-
Notifications
You must be signed in to change notification settings - Fork 26
Description
First of all thanks for the great tool. I use it within the nextflow pipelinebigbio/quantms
and try to analyze the ProteoBench DDA ion quant module. Therefore I subselected the relevant rows from the SDRF file provide along side PXD028735. The file is the following.

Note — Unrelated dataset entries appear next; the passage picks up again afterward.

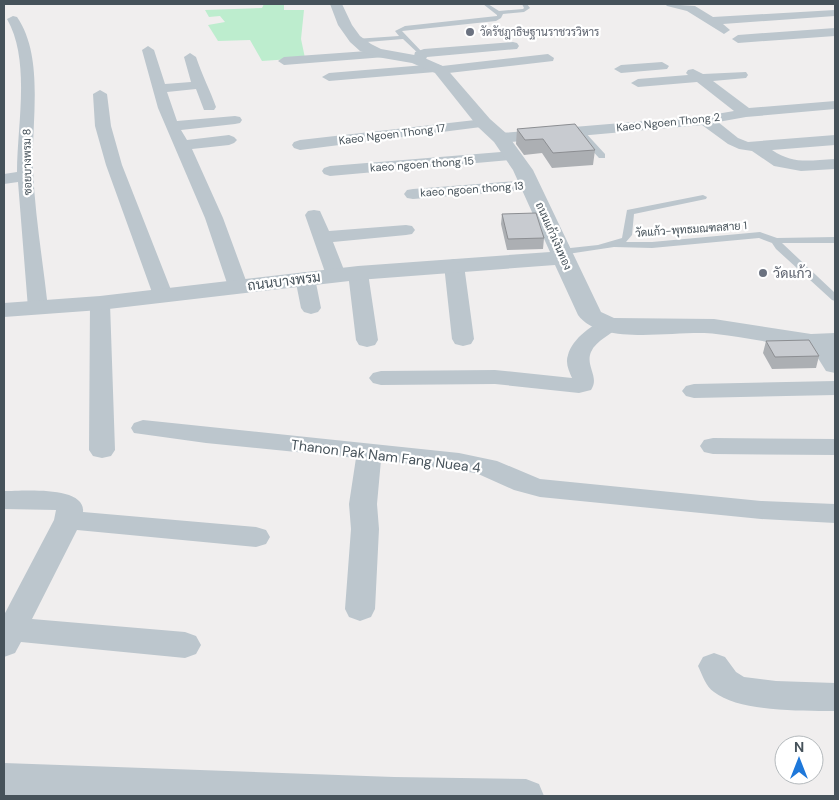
<svg xmlns="http://www.w3.org/2000/svg" width="839" height="800" viewBox="0 0 839 800" font-family="'DM Sans',Sarabun,sans-serif">
<style>
.green{fill:#bdedce}
.lines{fill:none;stroke-linecap:round;stroke-linejoin:round}
.service{fill:#bcc6cd;fill-rule:evenodd}
.minor{fill:#bcc6cd;fill-rule:evenodd}
.tertiary{fill:#bcc6cd;fill-rule:evenodd}
.wall{fill:#acafb3}
.building{fill:#c8cbd0;stroke:#8c8e92}
.worship-dot{fill:#6b7280;stroke:#fff;stroke-width:2}
.labels{text-anchor:middle;stroke-width:4.5;stroke-linejoin:round;paint-order:stroke}
.far-worship-label{font-size:11px;fill:#5b616d;stroke:#fff;text-anchor:start}
.far-street-label{font-size:11px;fill:#46525a;stroke:#fff}
.worship-label{font-size:14px;fill:#5b616d;stroke:#fff;text-anchor:start}
.street-label{font-size:14px;fill:#46525a;stroke:#fff}
</style>
<rect width="100%" height="100%" fill="#f0eeee"/>
<path class="green" d="M264 4H284V10H304L301 39 305 58 262 61 250 40 218 41 208 25 225 22 220 16 209 17 205 10 262 8Z"/>
<g class="lines">
<path class="service" d="M483 4H488L499 11 523 9 524 8 522 4H527L530 8 524 12 503 14 501 18 496 21 402 31 423 53 424 54 421 56 403 39 355 43 352 41 355 39 399 36 395 31 405 26 497 16V15Z
M576 129H582L605 154V158H599L576 133Z
M703 195 707 197 706 199 634 214 632 235 626 242H652L760 232 777 238 835 237V243H782L835 293V301L832 300 776 249 772 243 759 238 652 248 614 247 561 255 556 252 561 249 598 245 622 238 627 210Z"/>
<path class="minor" d="M665 4 695 6 713 17 835 10V16L723 24 730 30 724 34 687 11 667 6Z
M13 16 17 17C45 58 31 122 33 170 35 216 43 262 48 308L45 312 38 314 31 312 28 308 18 182 4 184V174L17 172C17 125 31 61 7 19Z
M835 28V36L738 43 732 39 738 35Z
M513 42 517 43 519 46 517 49 427 57 424 63 419 64 413 60 415 52 424 49Z
M148 46 154 50 165 84 191 82 184 57 190 53 196 57C202 75 210 90 216 107L214 110H204L196 89 167 92 177 121 235 116 240 117 242 120 240 123 235 124 181 130 187 140 229 135 234 137 237 140 234 143 229 145 192 149 223 218 248 286 245 290 238 292 231 290 228 286 205 218 158 108 142 50Z
M381 50 385 51 387 54 385 57 284 65 278 61 284 57Z
M548 54 554 58 553 61 440 74 435 72 329 81 322 77 329 73 437 64 442 66Z
M662 62 669 66 667 69 621 73 614 69 621 65Z
M693 69 703 74 746 72 748 75 746 78 713 81 749 108 835 101V109L746 117 718 122 738 138 748 142 835 135V145L772 150C794 165 810 160 835 159V169L801 171 774 166 752 151 739 149 728 144 702 125 501 143 496 141 493 138 496 135 501 133 705 116 734 111 697 82 638 87 631 83 638 79 688 75 686 73 688 70Z
M100 90 107 94 111 126 122 165 173 295 170 299 163 301 156 299 153 295 106 165 95 126 93 94Z
M484 119 489 120 491 123 489 126 300 150 294 148 292 145 294 142 300 140Z
M514 151 520 153 522 156 520 159 330 176 324 174 322 171 324 168 330 166Z
M531 180 537 181 539 185 537 189 413 199 407 198 404 194 407 190 413 189Z
M314 210 320 211 329 231 406 225 412 226 415 230 412 234 406 235 333 242 346 275 343 279 336 281 329 279 326 275 305 215 308 211Z
M454 259 461 261 464 265 474 339 471 344 463 346 455 344 452 339 444 265 447 261Z
M358 267 365 269 368 273 378 340 375 345 367 347 359 345 356 340 348 273 351 269Z
M305 272 312 274 315 278 321 308 318 312 311 314 304 312 301 308 295 278 298 274Z
M100 297 107 299 110 303 115 450 111 456 102 458 93 456 89 450 90 303 93 299Z
M609 319 617 320 620 325C612 335 596 340 591 352 585 366 600 377 591 390L579 393 495 384 381 385 373 383 369 378 373 373 381 371 495 370 572 378C569 371 565 363 568 355 572 339 594 322 609 319Z
M835 381V395L694 398 686 396 682 391 686 386 694 384Z
M143 420 459 453 497 461 540 479 761 501 835 504V523L761 519 540 497 514 490 476 473 381 460 377 504 379 529 375 609 371 617 360 621 349 617 345 609 351 529 349 504 356 458 206 443 134 433 131 428 134 423Z
M713 438 835 439V455L713 454 704 452 700 446 704 440Z
M4 491C21 491 86 485 83 512L256 527 266 530 270 537 266 544 256 547 77 530 32 619 185 632 196 636 201 645 196 654 185 658 21 642 15 653 4 657V615L54 520 56 510 4 509Z
M714 653 725 657 736 672 744 677 776 681 835 683V711C804 711 739 712 714 692 706 687 702 674 698 666L703 657Z
M4 763 394 777 526 779 539 784 544 796 4 795Z"/>
<path class="tertiary" d="M330 4H342L352 25 360 36 371 44 381 49 420 56 445 67 490 119 507 134 533 170 601 312 614 318 714 319 811 334 835 333V373L826 371 816 355 804 348C775 344 745 337 716 334 680 329 602 348 578 315L555 265 358 280 100 310 4 317V303L100 296 358 266 550 252 513 170 494 142 478 127 435 73 412 63 377 57 360 51 350 42 338 25Z"/>
</g>
<path class="wall" d="M517 129 595 150 593 165 552 168 542 153 524 155 516 144Z
M502 214 544 238 543 249 507 250 501 224Z
M766 341 819 356 816 368 772 369 763 353Z"/>
<path class="building" d="M575 124 595 150 553 153 543 139 525 140 517 129Z
M536 213 544 238 508 239 502 214Z
M809 340 819 356 775 357 766 341Z"/>
<g class="worship-dot">
<circle cx="470" cy="32" r="5"/>
<circle cx="763" cy="273" r="5"/>
</g>
<g class="labels">
<g class="far-worship-label">
<text x="480" y="36">วัดรัชฎาธิษฐานราชวรวิหาร</text>
</g>
<g class="far-street-label">
<text transform="translate(668 122) rotate(-6)" y="4">Kaeo Ngoen Thong 2</text>
<text transform="translate(392 134) rotate(-7)" y="4">Kaeo Ngoen Thong 17</text>
<text transform="translate(27 162) rotate(-91)" y="4">ซอยบางพรม 8</text>
<text transform="translate(422 164) rotate(-4)" y="4">kaeo ngoen thong 15</text>
<text transform="translate(472 189) rotate(-4)" y="4">kaeo ngoen thong 13</text>
<text transform="translate(691 229) rotate(-4)" y="4">วัดแก้ว-พุทธมณฑลสาย 1</text>
<text transform="translate(554 236) rotate(66)" y="4">ถนนแก้วเงินทอง</text>
</g>
<g class="worship-label">
<text x="773" y="278">วัดแก้ว</text>
</g>
<g class="street-label">
<text transform="translate(284 281) rotate(-7)" y="5">ถนนบางพรม</text>
<text transform="translate(386 456) rotate(7)" y="5">Thanon Pak Nam Fang Nuea 4</text>
</g>
</g>
<rect width="839" height="800" fill="none" stroke="#46525a" stroke-width="10"/>
<g transform="translate(799 760)"><circle r="24" fill="#ffffff" stroke="#b5babd"/>
<path d="M0-4L9 19L0 12L-9 19Z" fill="#1e78da"/>
<text y="-8" font-size="14" font-weight="bold" text-anchor="middle" fill="#46525a">N</text>
</g>
</svg>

dda_lfq_proteobench_SDRF.sdrf.txt
If I parse this for openms as describe in the latest nfcore workflow step:
so translated for the example this would be
parse_sdrf convert-openms -t2 -l --extension_convert raw:mzML -s dda_lfq_proteobench_SDRF.sdrf.txt
However for OpenMS ProteomicsLFQ
this produces an invalid experimental design file. The concentration duplicates for the mixture of samples are not reduced leading to a an error saying ((Fraction Group, Fraction, Label) combination can only appear once)
, whos combination are indeed not unique.
Fraction_Group Fraction Spectra_Filepath Label Sample
1 1 LFQ_Orbitrap_DDA_Condition_A_Sample_Alpha_01.mzML 1 1
1 1 LFQ_Orbitrap_DDA_Condition_A_Sample_Alpha_01.mzML 1 1
1 1 LFQ_Orbitrap_DDA_Condition_A_Sample_Alpha_01.mzML 1 1
2 1 LFQ_Orbitrap_DDA_Condition_A_Sample_Alpha_02.mzML 1 2
2 1 LFQ_Orbitrap_DDA_Condition_A_Sample_Alpha_02.mzML 1 2
2 1 LFQ_Orbitrap_DDA_Condition_A_Sample_Alpha_02.mzML 1 2
3 1 LFQ_Orbitrap_DDA_Condition_A_Sample_Alpha_03.mzML 1 3
3 1 LFQ_Orbitrap_DDA_Condition_A_Sample_Alpha_03.mzML 1 3
3 1 LFQ_Orbitrap_DDA_Condition_A_Sample_Alpha_03.mzML 1 3
4 1 LFQ_Orbitrap_DDA_Condition_B_Sample_Alpha_01.mzML 1 4
4 1 LFQ_Orbitrap_DDA_Condition_B_Sample_Alpha_01.mzML 1 4
4 1 LFQ_Orbitrap_DDA_Condition_B_Sample_Alpha_01.mzML 1 4
5 1 LFQ_Orbitrap_DDA_Condition_B_Sample_Alpha_02.mzML 1 5
5 1 LFQ_Orbitrap_DDA_Condition_B_Sample_Alpha_02.mzML 1 5
5 1 LFQ_Orbitrap_DDA_Condition_B_Sample_Alpha_02.mzML 1 5
6 1 LFQ_Orbitrap_DDA_Condition_B_Sample_Alpha_03.mzML 1 6
6 1 LFQ_Orbitrap_DDA_Condition_B_Sample_Alpha_03.mzML 1 6
6 1 LFQ_Orbitrap_DDA_Condition_B_Sample_Alpha_03.mzML 1 6
Sample MSstats_Condition MSstats_BioReplicate
1 cond_A 1
2 cond_A 2
3 cond_A 3
4 cond_B 4
5 cond_B 5
6 cond_B 6
instead of
Fraction_Group Fraction Spectra_Filepath Label Sample
1 3 LFQ_Orbitrap_DDA_Condition_A_Sample_Alpha_01.mzML 1 1
2 3 LFQ_Orbitrap_DDA_Condition_A_Sample_Alpha_02.mzML 1 2
3 3 LFQ_Orbitrap_DDA_Condition_A_Sample_Alpha_03.mzML 1 3
4 3 LFQ_Orbitrap_DDA_Condition_B_Sample_Alpha_01.mzML 1 4
5 3 LFQ_Orbitrap_DDA_Condition_B_Sample_Alpha_02.mzML 1 5
6 3 LFQ_Orbitrap_DDA_Condition_B_Sample_Alpha_03.mzML 1 6
Sample MSstats_Condition MSstats_BioReplicate
1 cond_A 1
2 cond_A 2
3 cond_A 3
4 cond_B 4
5 cond_B 5
6 cond_B 6
I can fix it manueally by removing duplicated raw
file entries from the SDRF file, but I wonder if this should be handled better?